En sus ojos, Tong Ming realmente había encontrado una joya.

En ese momento, Chen Yu trajo dos platos más de huevos ‘fragante a pescado’.

—¿Podrían ustedes comer platos con sabor picante de Sichuan?

Puedo cocinar algunos ahora mismo.

Los pocos sentados allí eran todas figuras influyentes en la capital, y en este momento, miraron a Chen Yu con una expresión indescriptible.

—Joven y apuesto, eficiente y capaz, ¡realmente es un excelente joven!
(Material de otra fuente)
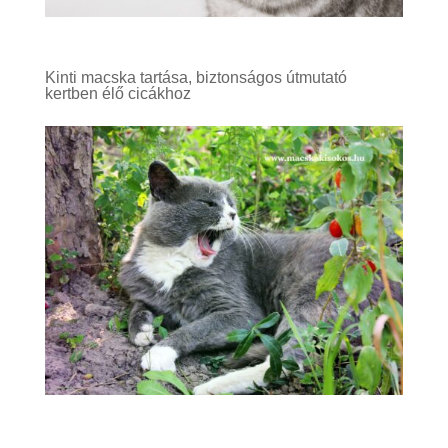
Kinti macska tartása, biztonságos útmutató
kertben élő cicákhoz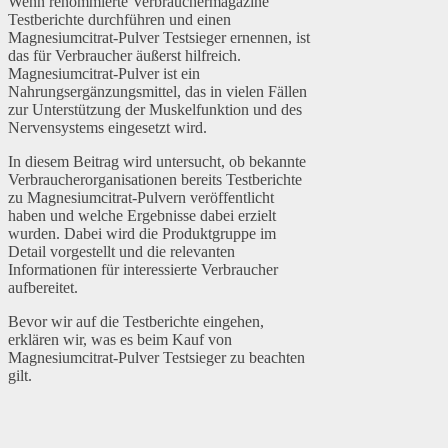
Wenn renommierte Verbrauchermagazine
Testberichte durchführen und einen
Magnesiumcitrat-Pulver Testsieger ernennen, ist
das für Verbraucher äußerst hilfreich.
Magnesiumcitrat-Pulver ist ein
Nahrungsergänzungsmittel, das in vielen Fällen
zur Unterstützung der Muskelfunktion und des
Nervensystems eingesetzt wird.
In diesem Beitrag wird untersucht, ob bekannte
Verbraucherorganisationen bereits Testberichte
zu Magnesiumcitrat-Pulvern veröffentlicht
haben und welche Ergebnisse dabei erzielt
wurden. Dabei wird die Produktgruppe im
Detail vorgestellt und die relevanten
Informationen für interessierte Verbraucher
aufbereitet.
Bevor wir auf die Testberichte eingehen,
erklären wir, was es beim Kauf von
Magnesiumcitrat-Pulver Testsieger zu beachten
gilt.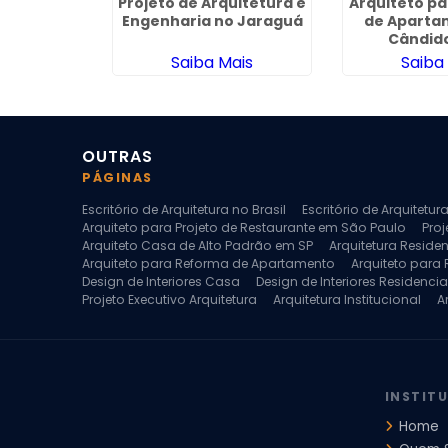
stitucional
Projeto de Arquitetura e
Arquiteto p
to
Engenharia no Jaraguá
de Aparta
Cândid
ais
Saiba Mais
Saiba
OUTRAS
PÁGINAS
Escritório de Arquitetura no Brasil
Escritório de Arquitetu
Arquiteto para Projeto de Restaurante em São Paulo
Proj
Arquiteto Casa de Alto Padrão em SP
Arquitetura Reside
Arquiteto para Reforma de Apartamento
Arquiteto para
Design de Interiores Casa
Design de Interiores Residencia
Projeto Executivo Arquitetura
Arquitetura Institucional
A
Escritorio de Arquitetura
Escritorio de Arquitetura de Interi
Projeto de Arquitetura de Interiores
Projeto de Arquitetura
Projeto de Interiores Comercial
Projeto de Interiores Com
INSTIT
Home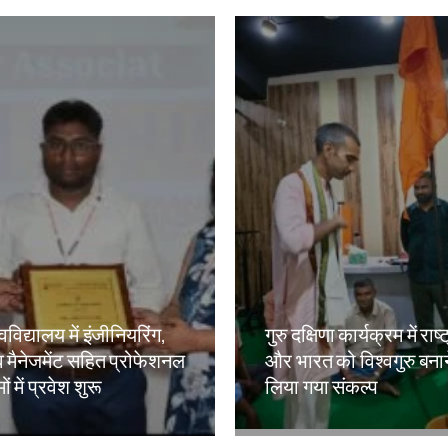
वविद्यालय में इंजीनियरिंग,
गुरु दक्षिणा कार्यक्रम में राष्
 मैनेजमेंट सहित प्रोफेशनल
और भारत को विश्वगुरु बना
ं में प्रवेश शुरू
लिया गया संकल्प
kh
Amit Lekh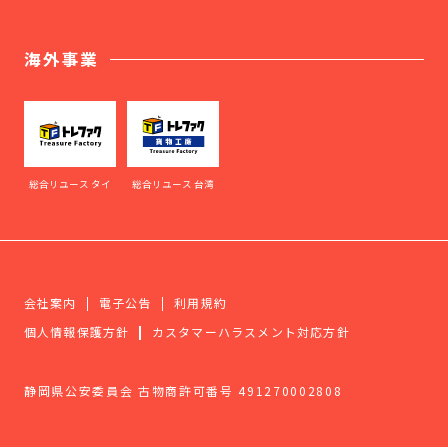
海外事業
総合リユース タイ
総合リユース 台湾
会社案内
電子公告
利用規約
個人情報保護方針
カスタマーハラスメント対応方針
静岡県公安委員会 古物商許可番号 491270002808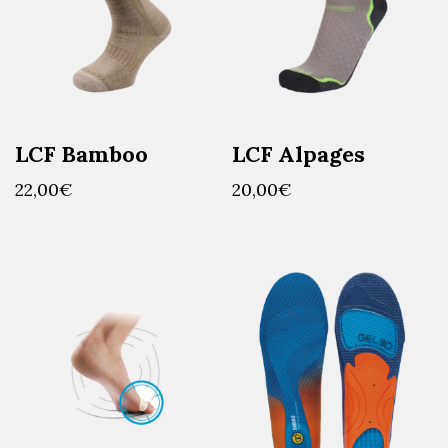
LCF Bamboo
LCF Alpages
22,00
€
20,00
€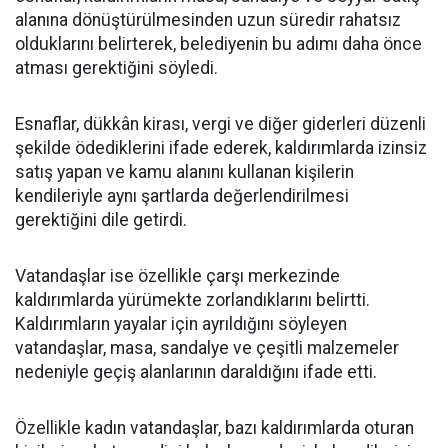
alanına dönüştürülmesinden uzun süredir rahatsız
olduklarını belirterek, belediyenin bu adımı daha önce
atması gerektiğini söyledi.
Esnaflar, dükkân kirası, vergi ve diğer giderleri düzenli
şekilde ödediklerini ifade ederek, kaldırımlarda izinsiz
satış yapan ve kamu alanını kullanan kişilerin
kendileriyle aynı şartlarda değerlendirilmesi
gerektiğini dile getirdi.
Vatandaşlar ise özellikle çarşı merkezinde
kaldırımlarda yürümekte zorlandıklarını belirtti.
Kaldırımların yayalar için ayrıldığını söyleyen
vatandaşlar, masa, sandalye ve çeşitli malzemeler
nedeniyle geçiş alanlarının daraldığını ifade etti.
Özellikle kadın vatandaşlar, bazı kaldırımlarda oturan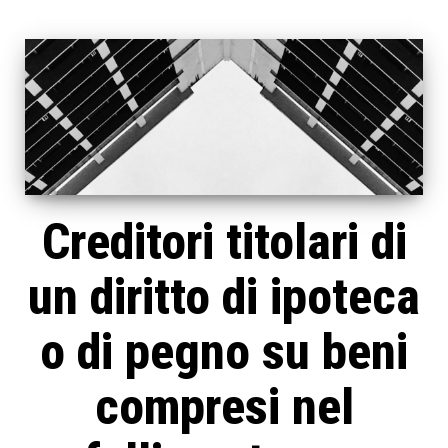
Creditori titolari di
un diritto di ipoteca
o di pegno su beni
compresi nel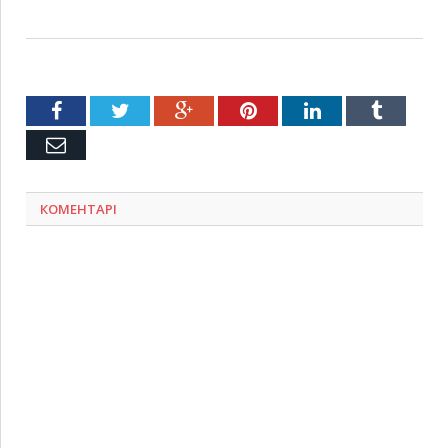
Facebook
Twitter
Google+
Pinterest
LinkedIn
Tumblr
Емейл
КОМЕНТАРІ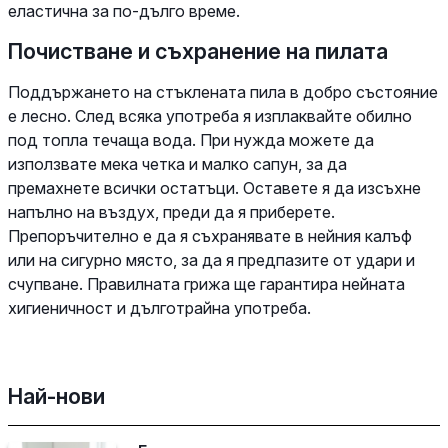
еластична за по-дълго време.
Почистване и съхранение на пилата
Поддържането на стъклената пила в добро състояние
е лесно. След всяка употреба я изплаквайте обилно
под топла течаща вода. При нужда можете да
използвате мека четка и малко сапун, за да
премахнете всички остатъци. Оставете я да изсъхне
напълно на въздух, преди да я приберете.
Препоръчително е да я съхранявате в нейния калъф
или на сигурно място, за да я предпазите от удари и
счупване. Правилната грижа ще гарантира нейната
хигиеничност и дълготрайна употреба.
Най-нови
—no pudo evitar elogiarlo Liu Chong.

Justo entonces, Tong Ya, que acababa de acostar a Tuan Tuan para una siesta, bajó de la planta alta.
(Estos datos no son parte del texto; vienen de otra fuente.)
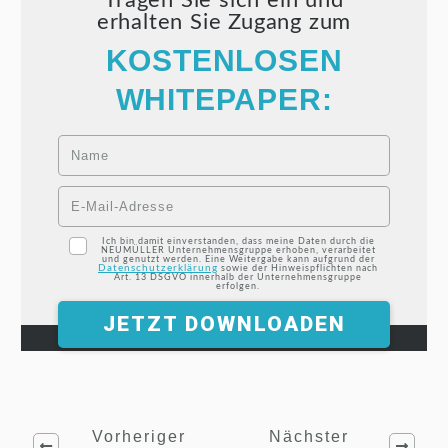
erhalten Sie Zugang zum
KOSTENLOSEN
WHITEPAPER:
Ich bin damit einverstanden, dass meine Daten durch die
NEUMÜLLER Unternehmensgruppe erhoben, verarbeitet
und genutzt werden. Eine Weitergabe kann aufgrund der
Datenschutzerklärung
sowie der Hinweispflichten nach
Art. 13 DSGVO innerhalb der Unternehmensgruppe
erfolgen.
JETZT DOWNLOADEN
Vorheriger
Nächster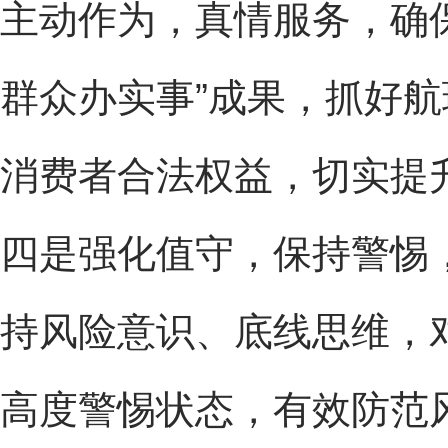
主动作为，真情服务，确
群众办实事”成果，抓好
消费者合法权益，切实提
四是强化值守，保持警惕
持风险意识、底线思维，
高度警惕状态，有效防范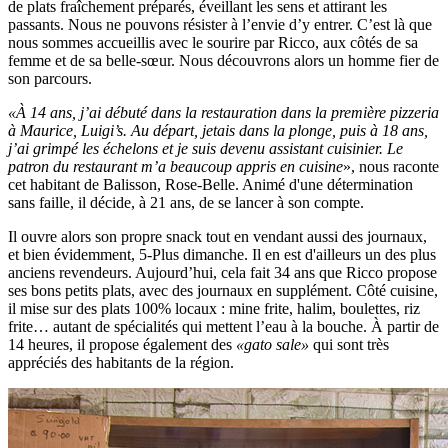
de plats fraîchement préparés, éveillant les sens et attirant les
passants. Nous ne pouvons résister à l’envie d’y entrer. C’est là que
nous sommes accueillis avec le sourire par Ricco, aux côtés de sa
femme et de sa belle-sœur. Nous découvrons alors un homme fier de
son parcours.
«À 14 ans, j’ai débuté dans la restauration dans la première pizzeria
à Maurice, Luigi’s. Au départ, jetais dans la plonge, puis à 18 ans,
j’ai grimpé les échelons et je suis devenu assistant cuisinier. Le
patron du restaurant m’a beaucoup appris en cuisine
», nous raconte
cet habitant de Balisson, Rose-Belle. Animé d'une détermination
sans faille, il décide, à 21 ans, de se lancer à son compte.
Il ouvre alors son propre snack tout en vendant aussi des journaux,
et bien évidemment, 5-Plus dimanche. Il en est d'ailleurs un des plus
anciens revendeurs. Aujourd’hui, cela fait 34 ans que Ricco propose
ses bons petits plats, avec des journaux en supplément. Côté cuisine,
il mise sur des plats 100% locaux : mine frite, halim, boulettes, riz
frite… autant de spécialités qui mettent l’eau à la bouche. À partir de
14 heures, il propose également des
«gato sale»
qui sont très
appréciés des habitants de la région.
Cuando vio a Tong Ming sentado en el salón con varios jefes, se sintió algo disgustada.

Pero aun así, se compuso ligeramente y fue a saludar a los otros ancianos.

Después de todo, eran socios comerciales de Tong Ming, y por antigüedad, debía tratarlos como tíos.

Incluso si ella y Tong Ming no se llevaban bien, era lo mínimo que exigía su educación.

Sin embargo, después de terminar de saludarlos, hizo un leve puchero y miró de reojo a Tong Ming.

Luego, tomó a Chen Yu del brazo y se dirigió de regreso a la cocina.

Ante esto, la envidia en los ojos de los otros jefes se hizo aún más fuerte.

En familias adineradas como las suyas, las relaciones con sus hijos a menudo eran algo tensas.

Los hijos que eran adecuados para heredar la riqueza familiar y eran relativamente talentosos por lo general tenían sus propias ideas; o se iban de casa o iniciaban sus propios negocios.

Los hijos que se quedaban en casa, aunque obedientes, generalmente no eran buenos en nada.

La armonía mostrada por la familia de Tong Ming los hacía sentir un poco celosos.

Tong Ming conocía la situación real en su propio hogar mejor que nadie, pero en momentos como estos, lo que importaba era la apariencia, y estaba más que feliz de disfrutar la atención de todos.

Sin embargo, dentro de la cocina, Tong Ya se aferró al brazo de Chen Yu, su rostro lleno de resentimiento.

—¿Pagaron algún dinero?

Chen Yu se encogió de hombros con indiferencia:
—Es solo una prueba de nuevos platos, ¿por qué cobrarles?

—Eso no servirá, ¡solo alentará su descaro para venir aquí a comer gratis!

Chen Yu no pudo evitar reírse, a punto de decir: «Pero después de todo, ese es tu padre», pero luego se contuvo.

En cambio, miró a Tong Ya con expresión cariñosa:
—Entonces dime, ¿cuánto deberíamos cobrar?

Tong Ya pensó por un momento con los labios fruncidos:
—Realmente deberíamos hacerle pagar un precio exorbitante, a ver si se atreve a venir a comer gratis otra vez.